“Go to the bee, thou poet: consider her ways and be wise.” ~ George Bernard Shaw
Sitting on the front porch stoop on a summer evening, you can see hundreds of forager bees showing a visible pattern of flight, zipping to and from the apiary’s entrance. It looks like geometric lines filling the sky. Their industry never ceases—all for the goal of building up stores of honey to survive the winter. For millions of years, bees have endured challenging conditions and climates. And, yet, with a beekeeper looking in periodically to assess the hive’s health, the apiary can be much stronger entering into a season of cold. Like most creatures, honeybees begin their winter preparation from August through to October.
Clean the House
Not every hive check requires an intrusive look into every box and frame. If you remove the top cover, the layer of protection is a quilt box made from wood and wire. Beekeepers can smell the hive and know it’s well. If you look down upon the thousands of tiny, mobile golden bodies, you will notice each one has a particular job within the colony.
- All the workers are female, living between four and six weeks. They clean, moving the dead, adding “propolis”—a sticky glue-like substance to seal cracks—and force the drones, the males, out before winter. In addition, workers collect matured nectar from forager bees, place it in cells, transform it into honey, and seal the capping.
- Nurse bees comfort, protect, clean, and feed the queen bee while she lays 1500 to 2000 eggs per day. Without the queen, the colony would collapse and die.
- A mature worker bee can transition to guard and protect the entrance from intruders, such as bears, mice, or wasps; however, on cold nights, the guard will freeze and die.

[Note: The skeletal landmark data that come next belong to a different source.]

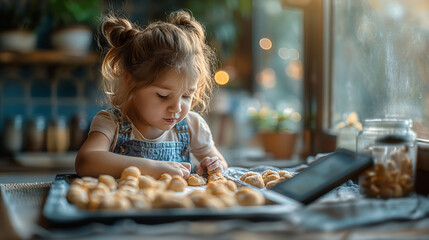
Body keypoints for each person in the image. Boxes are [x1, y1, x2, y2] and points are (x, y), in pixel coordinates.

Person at [75, 10, 228, 180]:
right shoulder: (112, 124)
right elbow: (85, 161)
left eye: (186, 95)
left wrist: (211, 166)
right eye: (163, 95)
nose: (176, 108)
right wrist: (152, 167)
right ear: (130, 81)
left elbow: (220, 163)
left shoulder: (192, 126)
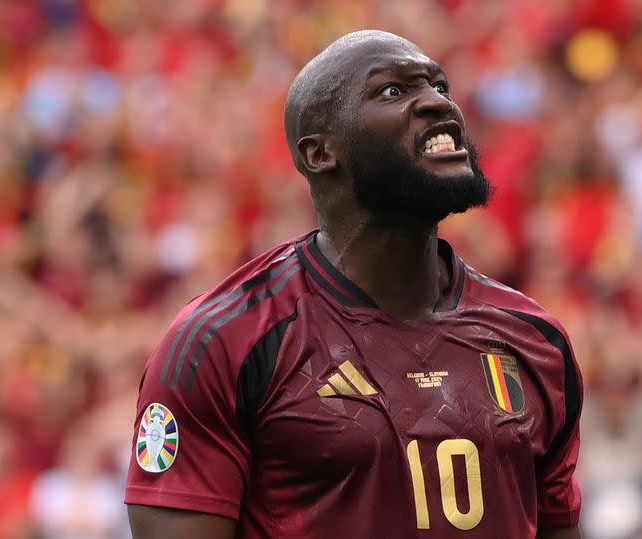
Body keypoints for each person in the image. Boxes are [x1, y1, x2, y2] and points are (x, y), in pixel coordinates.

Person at [125, 30, 583, 539]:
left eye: (439, 85)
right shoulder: (223, 342)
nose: (435, 102)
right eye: (393, 91)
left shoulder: (535, 339)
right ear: (321, 153)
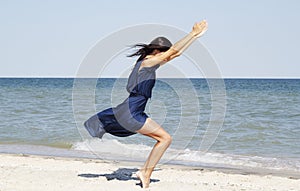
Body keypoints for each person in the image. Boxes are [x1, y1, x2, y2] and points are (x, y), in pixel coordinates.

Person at [84, 20, 208, 188]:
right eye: (162, 53)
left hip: (131, 109)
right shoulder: (147, 63)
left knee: (163, 139)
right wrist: (192, 34)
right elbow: (173, 52)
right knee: (165, 139)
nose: (165, 56)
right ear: (156, 51)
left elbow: (174, 54)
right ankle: (145, 172)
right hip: (132, 112)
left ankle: (146, 172)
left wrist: (195, 37)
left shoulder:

- The most challenging job is performed by the forager bee. acquired at the end of its life. They leave the hive to pollinate one-third of the food we eat.
Eliminating the Bad Pests
Honeybees need human assistance to defeat the infestation of a deadly predator—the parasitic Varroa mite. It preys only upon honeybees by lodging on the bees’ back, crippling it until death, or entering the brood, where developing larvae will hatch. The Ukrainian-designed propane fogger is one instrument of prevention, which uses a long probe to shoot seconds worth of oxalic acid, mixed with 190-proof alcohol, into the opening of each hive. After three treatments, one per week, the mite-free hive has a remarkable chance to thrive! Fogging occurs in the early spring and late summer.
Thermal Bees Arrive
Honeybees are miraculous creatures! They self-regulate the interior temperature in summer and winter. Bees engage in an act called fanning, where the insects will face one direction fluttering their wings to move air in or out.
As nights become cooler and the pollen levels drop, the queen bee begins laying the winter brood. She is a specialized honeybee that aids the colony’s survival through to spring. Numbers within the hive will have significantly dropped; as the bees bond together to form a tight, ball-shaped cluster, the winter bee inserts her enlarged abdomen into the comb and radiates heat, ensuring warmth.
Feeding the Bees
By October, the colony is ready to embark on the most challenging season. Each apiary has had an intrusive check to ensure the honey stores were enough to satisfy the bees, and a feeder was added, providing extra nourishment. Honey boxes, light in weight, are often extracted from the tower. The bees need limited space and smaller areas to heat. Quilt boxes, empty all summer, receive handfuls of cedar chips as a means of breathable insulation. Adding the top cover, all beekeepers can do is pray, and await warm days when the bees take off from the bottom board and fly!